Different paint types:
Some paints have specific requirements for proper application. Most noticeable differences there is between metalizers and acrylics, primers and varnishes. With that said, I have to say that even Alclad2 paints for example /which are being known as mostly applicable with single-action airbrush/, are very easily applied with GP-50. The trick is to keep the same trigger action for every next layer, which is easily learned with very short experience using the airbrush.
Acrylics, especially those from Vallejo/AK-Interactive/MIG tend to dry the tip rather quickly, which is too – unavoidable here, but it isn’t that bad as with a conventional airbrush. Again, due to the larger nozzle and wider range of trigger control. Of course, a bit more dilution is needed before spraying, since the size of .5mm let more air come through and logically, it will need proper paint setting. The coverage is great though, the atomization adequate and cleaning – a breeze.
My experience with primers is more limited, since I love to use Grey Microfiller from Alclad2 or Mr.Surfacer in spray cans and nothing else, but even with that I sometimes try different primers. Being a large scale plane builder, I did some tests on 32nd scale STUKA using Sparmax GP-50 and Vallejo grey primer with satisfactory results.
The spray session was rather short, the primer was applied in slightly wet looks, but not being overdone in any way and the coverage was even. Doing the wings took me no time and my hand wasn’t tired at all, plus the cleaning with the proper cleaner was easy and straight forward process.
True – more cleaner is wasted, but the airbrush is safe and even though I checked afterwards for my own personal knowledge – there were no residue on the needle or nozzle.

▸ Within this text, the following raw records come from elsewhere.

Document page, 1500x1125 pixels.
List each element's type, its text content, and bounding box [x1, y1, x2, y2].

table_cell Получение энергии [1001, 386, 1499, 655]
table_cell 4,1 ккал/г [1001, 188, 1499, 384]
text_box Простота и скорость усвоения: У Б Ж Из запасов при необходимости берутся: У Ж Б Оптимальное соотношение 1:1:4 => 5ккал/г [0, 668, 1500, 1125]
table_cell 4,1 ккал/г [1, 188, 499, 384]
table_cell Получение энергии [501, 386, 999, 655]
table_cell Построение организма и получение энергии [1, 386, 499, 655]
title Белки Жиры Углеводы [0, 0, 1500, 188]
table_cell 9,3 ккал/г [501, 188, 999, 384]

I mentioned already that there is no need for constant disassembly, although as I’ve just said – some decent amount of cleaner is wasted. However, I found that the AJAX windows cleaner works very good with most of the paints I have in stash – Tamiya, Mr.Aqueous, MIG and AK-Interactive. The formula with the transparent AJAX works best for me, but I am pretty sure that wherever you are in the World, there is a decently priced ammonia based windows cleaner that will do the job for you. If you don’t have AJAX of course.

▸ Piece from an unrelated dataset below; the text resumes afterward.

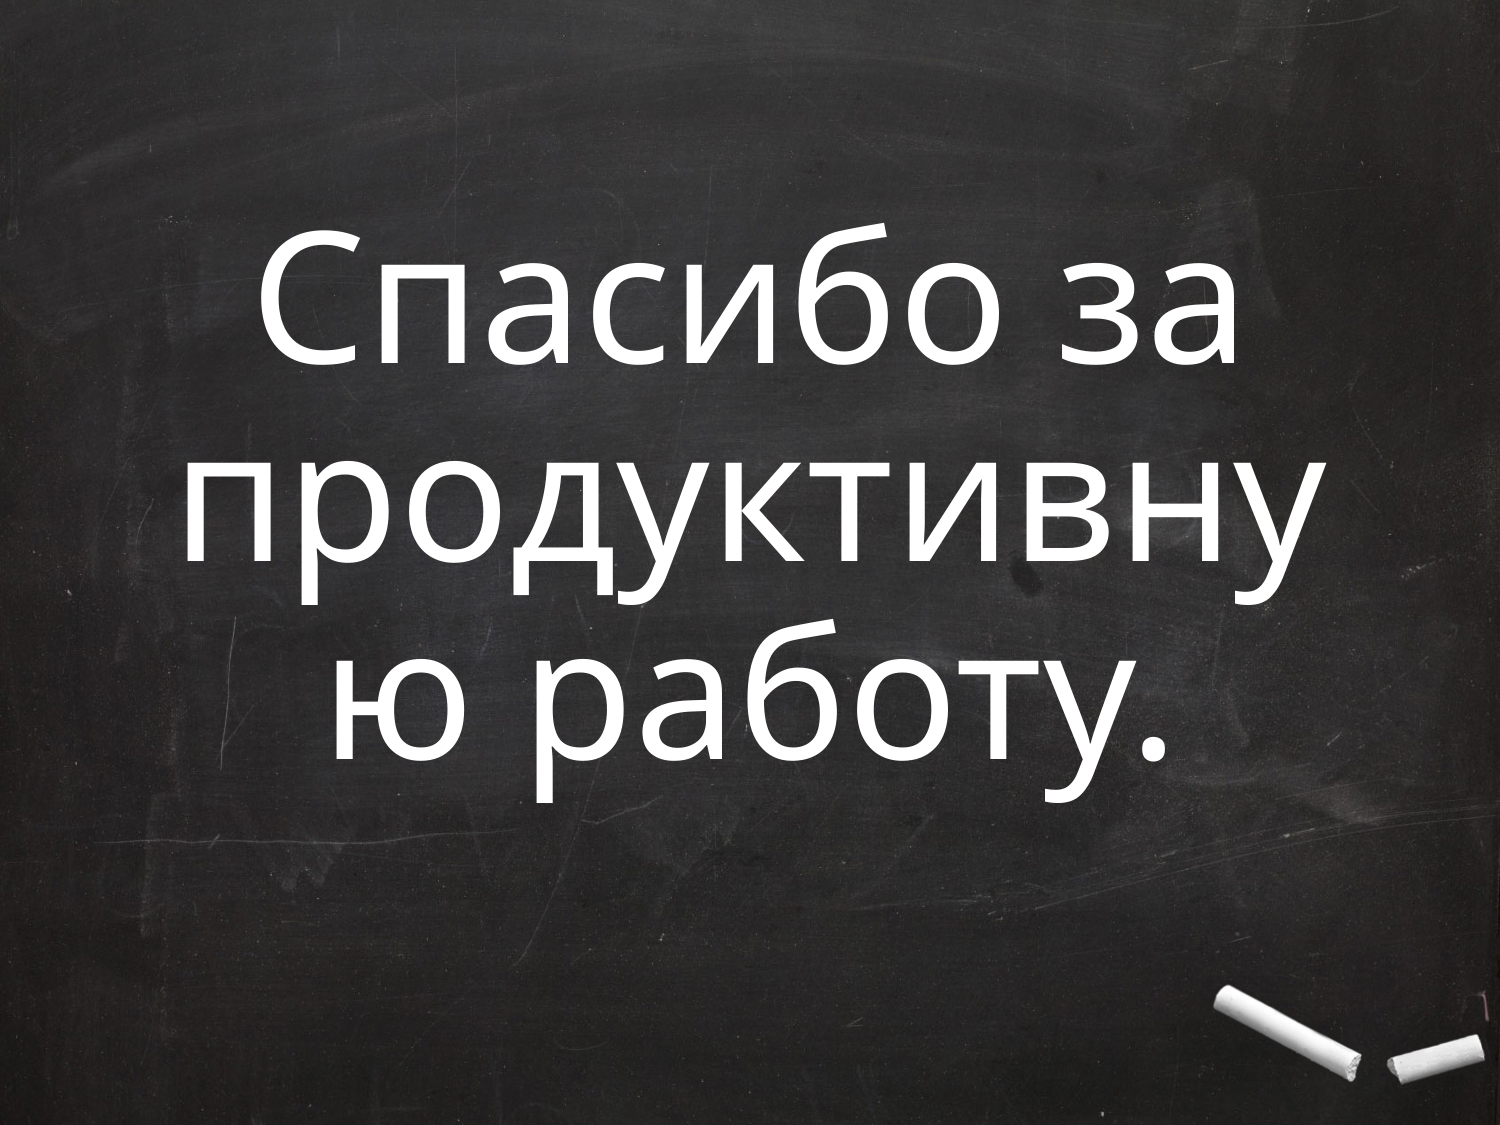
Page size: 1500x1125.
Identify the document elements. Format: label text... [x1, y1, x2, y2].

Alclad2 is paint that sometimes I clean with aggressive solutions and by that I mean really aggressive. Mostly acetone-based solutions available in most DYI stores, which I found to be suitable for work with airbrushes and their O-rings. So cleaning GP-50 from Alclad2 residue is easy with the proper cleaner. If you have lacquer-based cleaner that you are used to, you can easily work with that, or if you don’t want to test something new, just use what manufacturer of the paint suggests, to flush it through. In that latter case though, cost effectiveness drops, since cleaners are made more expensive on purpose and you have to live with that. But you will be safe for sure.
Sparmax GP-50 is one very fine and very useful airbrush from the pistol grip family of airbrushes. The size of the nozzle is the primary reason for that. There is no doubt, that Sparmax will give you a reliable and trustworthy tool and that combined with its design is a ticket to success in airbrushing.
The set features handle, two paint cups and a good boxing, which all combined will serve well and in wider spectrum of purposes. The price is also affordable and you can hardly find anything better and with lower price tag on the market.
Spare parts – although with not such a significance when talking about pistol grips – are available widely and knowing my experience while contacting Sparmax will be a case easily solvable. To be more specific about the parts you might need, you should refer to the clearly depicted instruction sheet where everything is pointed out and numbered.
Overall, GP-50 provides superb experience and excellent performance and will solve the airbrushing problems for many, especially for those who wants to cut some corners and get straight to the point without much hassle.